----- Data extract

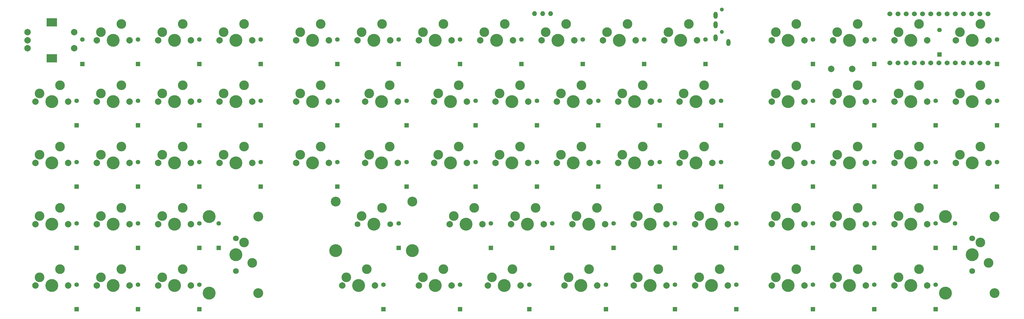
<source format=gts>
G04 #@! TF.GenerationSoftware,KiCad,Pcbnew,(6.0.0)*
G04 #@! TF.CreationDate,2022-01-02T20:35:14+09:00*
G04 #@! TF.ProjectId,TwENkey,5477454e-6b65-4792-9e6b-696361645f70,rev?*
G04 #@! TF.SameCoordinates,Original*
G04 #@! TF.FileFunction,Soldermask,Top*
G04 #@! TF.FilePolarity,Negative*
%FSLAX46Y46*%
G04 Gerber Fmt 4.6, Leading zero omitted, Abs format (unit mm)*
G04 Created by KiCad (PCBNEW (6.0.0)) date 2022-01-02 20:35:14*
%MOMM*%
%LPD*%
G01*
G04 APERTURE LIST*
%ADD10O,1.300000X2.200000*%
%ADD11C,1.210000*%
%ADD12C,2.000000*%
%ADD13R,3.200000X2.500000*%
%ADD14C,3.000000*%
%ADD15C,4.000000*%
%ADD16R,1.397000X1.397000*%
%ADD17C,1.397000*%
%ADD18C,1.800000*%
%ADD19C,3.050000*%
%ADD20C,1.524000*%
%ADD21O,1.500000X1.500000*%
G04 APERTURE END LIST*
D10*
X234636520Y-23814824D03*
X234636520Y-20814824D03*
X238636520Y-29314824D03*
X234636520Y-27814824D03*
D11*
X236636520Y-19014824D03*
X236636520Y-26014824D03*
D12*
X21075000Y-26075000D03*
X21075000Y-31075000D03*
X21075000Y-28575000D03*
D13*
X28575000Y-22975000D03*
X28575000Y-34175000D03*
D12*
X35575000Y-31075000D03*
X35575000Y-26075000D03*
X33655000Y-104775000D03*
D14*
X31115000Y-99695000D03*
D12*
X23495000Y-104775000D03*
D14*
X24765000Y-102235000D03*
D15*
X28575000Y-104775000D03*
D12*
X52705000Y-47625000D03*
D14*
X50165000Y-42545000D03*
D12*
X42545000Y-47625000D03*
D14*
X43815000Y-45085000D03*
D15*
X47625000Y-47625000D03*
D12*
X42545000Y-104775000D03*
D14*
X50165000Y-99695000D03*
D15*
X47625000Y-104775000D03*
D12*
X52705000Y-104775000D03*
D14*
X43815000Y-102235000D03*
D12*
X52705000Y-28575000D03*
D14*
X50165000Y-23495000D03*
X43815000Y-26035000D03*
D12*
X42545000Y-28575000D03*
D15*
X47625000Y-28575000D03*
X47625000Y-85725000D03*
D12*
X52705000Y-85725000D03*
D14*
X43815000Y-83185000D03*
X50165000Y-80645000D03*
D12*
X42545000Y-85725000D03*
D15*
X47625000Y-66675000D03*
D12*
X42545000Y-66675000D03*
X52705000Y-66675000D03*
D14*
X50165000Y-61595000D03*
X43815000Y-64135000D03*
X62865000Y-45085000D03*
D12*
X61595000Y-47625000D03*
X71755000Y-47625000D03*
D14*
X69215000Y-42545000D03*
D15*
X66675000Y-47625000D03*
D14*
X62865000Y-26035000D03*
D12*
X61595000Y-28575000D03*
D14*
X69215000Y-23495000D03*
D15*
X66675000Y-28575000D03*
D12*
X71755000Y-28575000D03*
X61595000Y-66675000D03*
D14*
X69215000Y-61595000D03*
X62865000Y-64135000D03*
D12*
X71755000Y-66675000D03*
D15*
X66675000Y-66675000D03*
D12*
X71755000Y-85725000D03*
D14*
X62865000Y-83185000D03*
X69215000Y-80645000D03*
D15*
X66675000Y-85725000D03*
D12*
X61595000Y-85725000D03*
X90805000Y-47625000D03*
X80645000Y-47625000D03*
D14*
X81915000Y-45085000D03*
D15*
X85725000Y-47625000D03*
D14*
X88265000Y-42545000D03*
X81915000Y-64135000D03*
X88265000Y-61595000D03*
D15*
X85725000Y-66675000D03*
D12*
X80645000Y-66675000D03*
X90805000Y-66675000D03*
X71755000Y-104775000D03*
D14*
X62865000Y-102235000D03*
D12*
X61595000Y-104775000D03*
D15*
X66675000Y-104775000D03*
D14*
X69215000Y-99695000D03*
X112077500Y-42545000D03*
D12*
X104457500Y-47625000D03*
X114617500Y-47625000D03*
D15*
X109537500Y-47625000D03*
D14*
X105727500Y-45085000D03*
D12*
X171132500Y-85725000D03*
D15*
X176212500Y-85725000D03*
D14*
X172402500Y-83185000D03*
D12*
X181292500Y-85725000D03*
D14*
X178752500Y-80645000D03*
D12*
X114617500Y-66675000D03*
D14*
X105727500Y-64135000D03*
D15*
X109537500Y-66675000D03*
D12*
X104457500Y-66675000D03*
D14*
X112077500Y-61595000D03*
X159702500Y-80645000D03*
D15*
X157162500Y-85725000D03*
D12*
X152082500Y-85725000D03*
X162242500Y-85725000D03*
D14*
X153352500Y-83185000D03*
D15*
X152400000Y-47625000D03*
D12*
X147320000Y-47625000D03*
D14*
X148590000Y-45085000D03*
D12*
X157480000Y-47625000D03*
D14*
X154940000Y-42545000D03*
X148590000Y-64135000D03*
X154940000Y-61595000D03*
D12*
X157480000Y-66675000D03*
X147320000Y-66675000D03*
D15*
X152400000Y-66675000D03*
D12*
X114617500Y-28575000D03*
D14*
X105727500Y-26035000D03*
D12*
X104457500Y-28575000D03*
D14*
X112077500Y-23495000D03*
D15*
X109537500Y-28575000D03*
D14*
X131127500Y-23495000D03*
D12*
X133667500Y-28575000D03*
D14*
X124777500Y-26035000D03*
D15*
X128587500Y-28575000D03*
D12*
X123507500Y-28575000D03*
D14*
X193040000Y-61595000D03*
D12*
X185420000Y-66675000D03*
D15*
X190500000Y-66675000D03*
D14*
X186690000Y-64135000D03*
D12*
X195580000Y-66675000D03*
D14*
X191452500Y-83185000D03*
D12*
X200342500Y-85725000D03*
D14*
X197802500Y-80645000D03*
D15*
X195262500Y-85725000D03*
D12*
X190182500Y-85725000D03*
D14*
X188277500Y-23495000D03*
X181927500Y-26035000D03*
D12*
X180657500Y-28575000D03*
X190817500Y-28575000D03*
D15*
X185737500Y-28575000D03*
D12*
X214630000Y-47625000D03*
X204470000Y-47625000D03*
D14*
X205740000Y-45085000D03*
X212090000Y-42545000D03*
D15*
X209550000Y-47625000D03*
D12*
X171767500Y-28575000D03*
D15*
X166687500Y-28575000D03*
D14*
X169227500Y-23495000D03*
D12*
X161607500Y-28575000D03*
D14*
X162877500Y-26035000D03*
D15*
X171450000Y-66675000D03*
D14*
X167640000Y-64135000D03*
D12*
X166370000Y-66675000D03*
X176530000Y-66675000D03*
D14*
X173990000Y-61595000D03*
D12*
X142557500Y-28575000D03*
D14*
X150177500Y-23495000D03*
D15*
X147637500Y-28575000D03*
D12*
X152717500Y-28575000D03*
D14*
X143827500Y-26035000D03*
D12*
X219392500Y-85725000D03*
D14*
X216852500Y-80645000D03*
D15*
X214312500Y-85725000D03*
D12*
X209232500Y-85725000D03*
D14*
X210502500Y-83185000D03*
D12*
X166370000Y-47625000D03*
D14*
X173990000Y-42545000D03*
D12*
X176530000Y-47625000D03*
D15*
X171450000Y-47625000D03*
D14*
X167640000Y-45085000D03*
D12*
X214630000Y-66675000D03*
D15*
X209550000Y-66675000D03*
D14*
X205740000Y-64135000D03*
X212090000Y-61595000D03*
D12*
X204470000Y-66675000D03*
D14*
X186690000Y-45085000D03*
D12*
X185420000Y-47625000D03*
X195580000Y-47625000D03*
D14*
X193040000Y-42545000D03*
D15*
X190500000Y-47625000D03*
D12*
X209867500Y-28575000D03*
D14*
X200977500Y-26035000D03*
D12*
X199707500Y-28575000D03*
D14*
X207327500Y-23495000D03*
D15*
X204787500Y-28575000D03*
X314325000Y-28575000D03*
D14*
X310515000Y-26035000D03*
D12*
X309245000Y-28575000D03*
D14*
X316865000Y-23495000D03*
D12*
X319405000Y-28575000D03*
D15*
X314325000Y-47625000D03*
D12*
X319405000Y-47625000D03*
D14*
X316865000Y-42545000D03*
X310515000Y-45085000D03*
D12*
X309245000Y-47625000D03*
X319405000Y-66675000D03*
D14*
X310515000Y-64135000D03*
D15*
X314325000Y-66675000D03*
D14*
X316865000Y-61595000D03*
D12*
X309245000Y-66675000D03*
D15*
X295275000Y-85725000D03*
D14*
X291465000Y-83185000D03*
D12*
X300355000Y-85725000D03*
X290195000Y-85725000D03*
D14*
X297815000Y-80645000D03*
X291465000Y-26035000D03*
X297815000Y-23495000D03*
D12*
X290195000Y-28575000D03*
D15*
X295275000Y-28575000D03*
D12*
X300355000Y-28575000D03*
D14*
X278765000Y-99695000D03*
X272415000Y-102235000D03*
D12*
X281305000Y-104775000D03*
D15*
X276225000Y-104775000D03*
D12*
X271145000Y-104775000D03*
D15*
X295275000Y-104775000D03*
D12*
X290195000Y-104775000D03*
X300355000Y-104775000D03*
D14*
X291465000Y-102235000D03*
X297815000Y-99695000D03*
X150177500Y-99695000D03*
D15*
X147637500Y-104775000D03*
D12*
X142557500Y-104775000D03*
D14*
X143827500Y-102235000D03*
D12*
X152717500Y-104775000D03*
D15*
X169068750Y-104775000D03*
D14*
X171608750Y-99695000D03*
D12*
X163988750Y-104775000D03*
X174148750Y-104775000D03*
D14*
X165258750Y-102235000D03*
X195421250Y-99695000D03*
D15*
X192881250Y-104775000D03*
D14*
X189071250Y-102235000D03*
D12*
X187801250Y-104775000D03*
X197961250Y-104775000D03*
X209232500Y-104775000D03*
D15*
X214312500Y-104775000D03*
D12*
X219392500Y-104775000D03*
D14*
X210502500Y-102235000D03*
X216852500Y-99695000D03*
D16*
X308967447Y-93106950D03*
D17*
X308967447Y-85486950D03*
D16*
X183951717Y-93106950D03*
D17*
X183951717Y-85486950D03*
D16*
X200620481Y-112156966D03*
D17*
X200620481Y-104536966D03*
D16*
X138707929Y-74056934D03*
D17*
X138707929Y-66436934D03*
D16*
X222051749Y-112156966D03*
D17*
X222051749Y-104536966D03*
D12*
X238442500Y-104775000D03*
D14*
X229552500Y-102235000D03*
X235902500Y-99695000D03*
D12*
X228282500Y-104775000D03*
D15*
X233362500Y-104775000D03*
D12*
X270593980Y-37504719D03*
X277093980Y-37504719D03*
D15*
X85725072Y-28575024D03*
D14*
X81915072Y-26035024D03*
D12*
X80645072Y-28575024D03*
X90805072Y-28575024D03*
D14*
X88265072Y-23495024D03*
D16*
X303014317Y-93106950D03*
D17*
X303014317Y-85486950D03*
D15*
X276225000Y-47625000D03*
D14*
X272415000Y-45085000D03*
X278765000Y-42545000D03*
D12*
X271145000Y-47625000D03*
X281305000Y-47625000D03*
D16*
X303014317Y-74056934D03*
D17*
X303014317Y-66436934D03*
D14*
X31115000Y-80645000D03*
D15*
X28575000Y-85725000D03*
D12*
X33655000Y-85725000D03*
X23495000Y-85725000D03*
D14*
X24765000Y-83185000D03*
D16*
X193476725Y-35956902D03*
D17*
X193476725Y-28336902D03*
D16*
X236339261Y-74056934D03*
D17*
X236339261Y-66436934D03*
D12*
X23495000Y-66675000D03*
D14*
X24765000Y-64135000D03*
X31115000Y-61595000D03*
D12*
X33655000Y-66675000D03*
D15*
X28575000Y-66675000D03*
D16*
X93464141Y-74056934D03*
D17*
X93464141Y-66436934D03*
D16*
X264914285Y-74056934D03*
D17*
X264914285Y-66436934D03*
D16*
X74414125Y-55006918D03*
D17*
X74414125Y-47386918D03*
D16*
X264914285Y-112156966D03*
D17*
X264914285Y-104536966D03*
D16*
X93464141Y-55006918D03*
D17*
X93464141Y-47386918D03*
D12*
X223520000Y-66675000D03*
D15*
X228600000Y-66675000D03*
D12*
X233680000Y-66675000D03*
D14*
X231140000Y-61595000D03*
X224790000Y-64135000D03*
D16*
X55364109Y-93106950D03*
D17*
X55364109Y-85486950D03*
D16*
X179189213Y-74056934D03*
D17*
X179189213Y-66436934D03*
D16*
X283964301Y-35956902D03*
D17*
X283964301Y-28336902D03*
D15*
X130968750Y-66675000D03*
D14*
X127158750Y-64135000D03*
X133508750Y-61595000D03*
D12*
X136048750Y-66675000D03*
X125888750Y-66675000D03*
D14*
X31115000Y-42545000D03*
X24765000Y-45085000D03*
D12*
X23495000Y-47625000D03*
D15*
X28575000Y-47625000D03*
D12*
X33655000Y-47625000D03*
D16*
X231576757Y-35956902D03*
D17*
X231576757Y-28336902D03*
D16*
X198239229Y-74056934D03*
D17*
X198239229Y-66436934D03*
D15*
X257175000Y-28575000D03*
D14*
X259715000Y-23495000D03*
D12*
X252095000Y-28575000D03*
D14*
X253365000Y-26035000D03*
D12*
X262255000Y-28575000D03*
D16*
X303014317Y-55006918D03*
D17*
X303014317Y-47386918D03*
D15*
X276225000Y-85725000D03*
D12*
X271145000Y-85725000D03*
D14*
X278765000Y-80645000D03*
D12*
X281305000Y-85725000D03*
D14*
X272415000Y-83185000D03*
D16*
X212526741Y-35956902D03*
D17*
X212526741Y-28336902D03*
D14*
X316865000Y-91440000D03*
D15*
X306085000Y-83350000D03*
D18*
X314325000Y-100330000D03*
D15*
X314325000Y-95250000D03*
D19*
X321325000Y-107150000D03*
D14*
X319405000Y-97790000D03*
D18*
X314325000Y-90170000D03*
D15*
X306085000Y-107150000D03*
D19*
X321325000Y-83350000D03*
D16*
X160139197Y-74056934D03*
D17*
X160139197Y-66436934D03*
D12*
X136048750Y-47625000D03*
D14*
X133508750Y-42545000D03*
D15*
X130968750Y-47625000D03*
D14*
X127158750Y-45085000D03*
D12*
X125888750Y-47625000D03*
D16*
X236339261Y-55006918D03*
D17*
X236339261Y-47386918D03*
D14*
X259715000Y-61595000D03*
D15*
X257175000Y-66675000D03*
D14*
X253365000Y-64135000D03*
D12*
X252095000Y-66675000D03*
X262255000Y-66675000D03*
D16*
X55364109Y-74056934D03*
D17*
X55364109Y-66436934D03*
D16*
X80367255Y-93106950D03*
D17*
X80367255Y-85486950D03*
D16*
X136326677Y-93106950D03*
D17*
X136326677Y-85486950D03*
D20*
X288750630Y-35636111D03*
X288750630Y-20416111D03*
X291290630Y-20416111D03*
X293830630Y-20416111D03*
X296370630Y-20416111D03*
X298910630Y-20416111D03*
X301450630Y-20416111D03*
X303990630Y-20416111D03*
X306530630Y-20416111D03*
X309070630Y-20416111D03*
X311610630Y-20416111D03*
X314150630Y-20416111D03*
X316690630Y-20416111D03*
X319230630Y-20416111D03*
X319230630Y-35636111D03*
X316690630Y-35636111D03*
X314150630Y-35636111D03*
X311610630Y-35636111D03*
X309070630Y-35636111D03*
X306530630Y-35636111D03*
X303990630Y-35636111D03*
X301450630Y-35636111D03*
X298910630Y-35636111D03*
X296370630Y-35636111D03*
X293830630Y-35636111D03*
X291290630Y-35636111D03*
D16*
X304204943Y-32980337D03*
D17*
X304204943Y-25360337D03*
D16*
X74414125Y-35956902D03*
D17*
X74414125Y-28336902D03*
D16*
X241101765Y-112156966D03*
D17*
X241101765Y-104536966D03*
D16*
X303014317Y-112156966D03*
D17*
X303014317Y-104536966D03*
X36314093Y-47386918D03*
D16*
X36314093Y-55006918D03*
X264914285Y-55006918D03*
D17*
X264914285Y-47386918D03*
D12*
X262255000Y-104775000D03*
D15*
X257175000Y-104775000D03*
D12*
X252095000Y-104775000D03*
D14*
X259715000Y-99695000D03*
X253365000Y-102235000D03*
D16*
X322064333Y-35956902D03*
D17*
X322064333Y-28336902D03*
D18*
X133667500Y-85725000D03*
D15*
X116687500Y-93965000D03*
D14*
X124777500Y-83185000D03*
D15*
X140487500Y-93965000D03*
X128587500Y-85725000D03*
D14*
X131127500Y-80645000D03*
D19*
X140487500Y-78725000D03*
D18*
X123507500Y-85725000D03*
D19*
X116687500Y-78725000D03*
D16*
X322064333Y-55006918D03*
D17*
X322064333Y-47386918D03*
D16*
X283964301Y-74056934D03*
D17*
X283964301Y-66436934D03*
D16*
X138707929Y-55006918D03*
D17*
X138707929Y-47386918D03*
D16*
X155376693Y-35956902D03*
D17*
X155376693Y-28336902D03*
D16*
X117276661Y-74056934D03*
D17*
X117276661Y-66436934D03*
D16*
X217289245Y-55006918D03*
D17*
X217289245Y-47386918D03*
D16*
X164901701Y-93106950D03*
D17*
X164901701Y-85486950D03*
D14*
X226377500Y-23495000D03*
D12*
X218757500Y-28575000D03*
D15*
X223837500Y-28575000D03*
D14*
X220027500Y-26035000D03*
D12*
X228917500Y-28575000D03*
D16*
X264914285Y-93106950D03*
D17*
X264914285Y-85486950D03*
D14*
X291465000Y-45085000D03*
D12*
X300355000Y-47625000D03*
D14*
X297815000Y-42545000D03*
D15*
X295275000Y-47625000D03*
D12*
X290195000Y-47625000D03*
D16*
X117276661Y-35956902D03*
D17*
X117276661Y-28336902D03*
D16*
X74414125Y-74056934D03*
D17*
X74414125Y-66436934D03*
X38100032Y-28336902D03*
D16*
X38100032Y-35956902D03*
D12*
X281305000Y-66675000D03*
D14*
X278765000Y-61595000D03*
D15*
X276225000Y-66675000D03*
D12*
X271145000Y-66675000D03*
D14*
X272415000Y-64135000D03*
D17*
X36314093Y-66436934D03*
D16*
X36314093Y-74056934D03*
X217289245Y-74056934D03*
D17*
X217289245Y-66436934D03*
D14*
X259715000Y-42545000D03*
D12*
X252095000Y-47625000D03*
D15*
X257175000Y-47625000D03*
D12*
X262255000Y-47625000D03*
D14*
X253365000Y-45085000D03*
D16*
X283964301Y-112156966D03*
D17*
X283964301Y-104536966D03*
D16*
X283964301Y-55006918D03*
D17*
X283964301Y-47386918D03*
D16*
X74414125Y-112156966D03*
D17*
X74414125Y-104536966D03*
D16*
X160139197Y-55006918D03*
D17*
X160139197Y-47386918D03*
D16*
X55364109Y-112156966D03*
D17*
X55364109Y-104536966D03*
D16*
X241101765Y-93106950D03*
D17*
X241101765Y-85486950D03*
D16*
X203001733Y-93106950D03*
D17*
X203001733Y-85486950D03*
D16*
X322064333Y-74056934D03*
D17*
X322064333Y-66436934D03*
D16*
X93464141Y-35956902D03*
D17*
X93464141Y-28336902D03*
D12*
X238442500Y-85725000D03*
D15*
X233362500Y-85725000D03*
D14*
X235902500Y-80645000D03*
X229552500Y-83185000D03*
D12*
X228282500Y-85725000D03*
D16*
X198239229Y-55006918D03*
D17*
X198239229Y-47386918D03*
D16*
X174426709Y-35956902D03*
D17*
X174426709Y-28336902D03*
D16*
X55364109Y-55006918D03*
D17*
X55364109Y-47386918D03*
D16*
X179189213Y-55006918D03*
D17*
X179189213Y-47386918D03*
D15*
X77485000Y-107150000D03*
D19*
X92725000Y-83350000D03*
D18*
X85725000Y-100330000D03*
X85725000Y-90170000D03*
D15*
X85725000Y-95250000D03*
D14*
X90805000Y-97790000D03*
D15*
X77485000Y-83350000D03*
D14*
X88265000Y-91440000D03*
D19*
X92725000Y-107150000D03*
D16*
X74414125Y-93106950D03*
D17*
X74414125Y-85486950D03*
D21*
X180975152Y-20290642D03*
X183475152Y-20290642D03*
X178475152Y-20290642D03*
D16*
X136326677Y-35956902D03*
D17*
X136326677Y-28336902D03*
D16*
X55364109Y-35956902D03*
D17*
X55364109Y-28336902D03*
D16*
X264914285Y-35956902D03*
D17*
X264914285Y-28336902D03*
D12*
X233680000Y-47625000D03*
X223520000Y-47625000D03*
D14*
X231140000Y-42545000D03*
X224790000Y-45085000D03*
D15*
X228600000Y-47625000D03*
D16*
X131564173Y-112156966D03*
D17*
X131564173Y-104536966D03*
D14*
X259715000Y-80645000D03*
D12*
X262255000Y-85725000D03*
D14*
X253365000Y-83185000D03*
D12*
X252095000Y-85725000D03*
D15*
X257175000Y-85725000D03*
D12*
X271145000Y-28575000D03*
D14*
X278765000Y-23495000D03*
D15*
X276225000Y-28575000D03*
D14*
X272415000Y-26035000D03*
D12*
X281305000Y-28575000D03*
D17*
X36314093Y-85486950D03*
D16*
X36314093Y-93106950D03*
X222051749Y-93106950D03*
D17*
X222051749Y-85486950D03*
D16*
X283964301Y-93106950D03*
D17*
X283964301Y-85486950D03*
D14*
X126365000Y-99695000D03*
X120015000Y-102235000D03*
D12*
X128905000Y-104775000D03*
D15*
X123825000Y-104775000D03*
D12*
X118745000Y-104775000D03*
D17*
X36314093Y-104536966D03*
D16*
X36314093Y-112156966D03*
X117276661Y-55006918D03*
D17*
X117276661Y-47386918D03*
D16*
X176807961Y-112156966D03*
D17*
X176807961Y-104536966D03*
D16*
X155376693Y-112156966D03*
D17*
X155376693Y-104536966D03*
D15*
X295275000Y-66675000D03*
D12*
X300355000Y-66675000D03*
D14*
X291465000Y-64135000D03*
X297815000Y-61595000D03*
D12*
X290195000Y-66675000D03*
M02*

</source>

----------

- _To-do item_
Nothing but a number belongs in the answer, namely how many lines above include "LIST".

- _Task solution_
2